Task objective =
State how many lines of the material contain the string "Toggle", counting case, and give only that number.

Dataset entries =
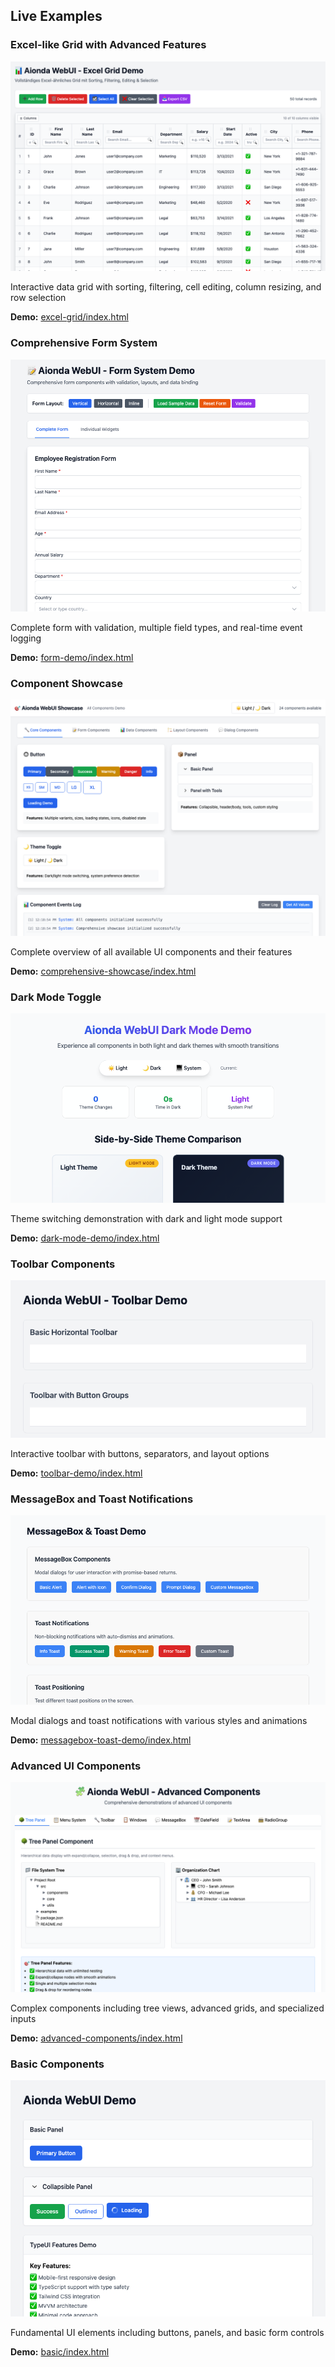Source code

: ## Live Examples

### Excel-like Grid with Advanced Features

![Excel-like Grid with Advanced Features](excel-grid.png)

Interactive data grid with sorting, filtering, cell editing, column resizing, and row selection

**Demo:** [excel-grid/index.html](../examples/excel-grid/index.html)

### Comprehensive Form System

![Comprehensive Form System](form-demo.png)

Complete form with validation, multiple field types, and real-time event logging

**Demo:** [form-demo/index.html](../examples/form-demo/index.html)

### Component Showcase

![Component Showcase](comprehensive-showcase.png)

Complete overview of all available UI components and their features

**Demo:** [comprehensive-showcase/index.html](../examples/comprehensive-showcase/index.html)

### Dark Mode Toggle

![Dark Mode Toggle](dark-mode-demo.png)

Theme switching demonstration with dark and light mode support

**Demo:** [dark-mode-demo/index.html](../examples/dark-mode-demo/index.html)

### Toolbar Components

![Toolbar Components](toolbar-demo.png)

Interactive toolbar with buttons, separators, and layout options

**Demo:** [toolbar-demo/index.html](../examples/toolbar-demo/index.html)

### MessageBox and Toast Notifications

![MessageBox and Toast Notifications](messagebox-toast-demo.png)

Modal dialogs and toast notifications with various styles and animations

**Demo:** [messagebox-toast-demo/index.html](../examples/messagebox-toast-demo/index.html)

### Advanced UI Components

![Advanced UI Components](advanced-components.png)

Complex components including tree views, advanced grids, and specialized inputs

**Demo:** [advanced-components/index.html](../examples/advanced-components/index.html)

### Basic Components

![Basic Components](basic-components.png)

Fundamental UI elements including buttons, panels, and basic form controls

**Demo:** [basic/index.html](../examples/basic/index.html)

Solution to this task =
2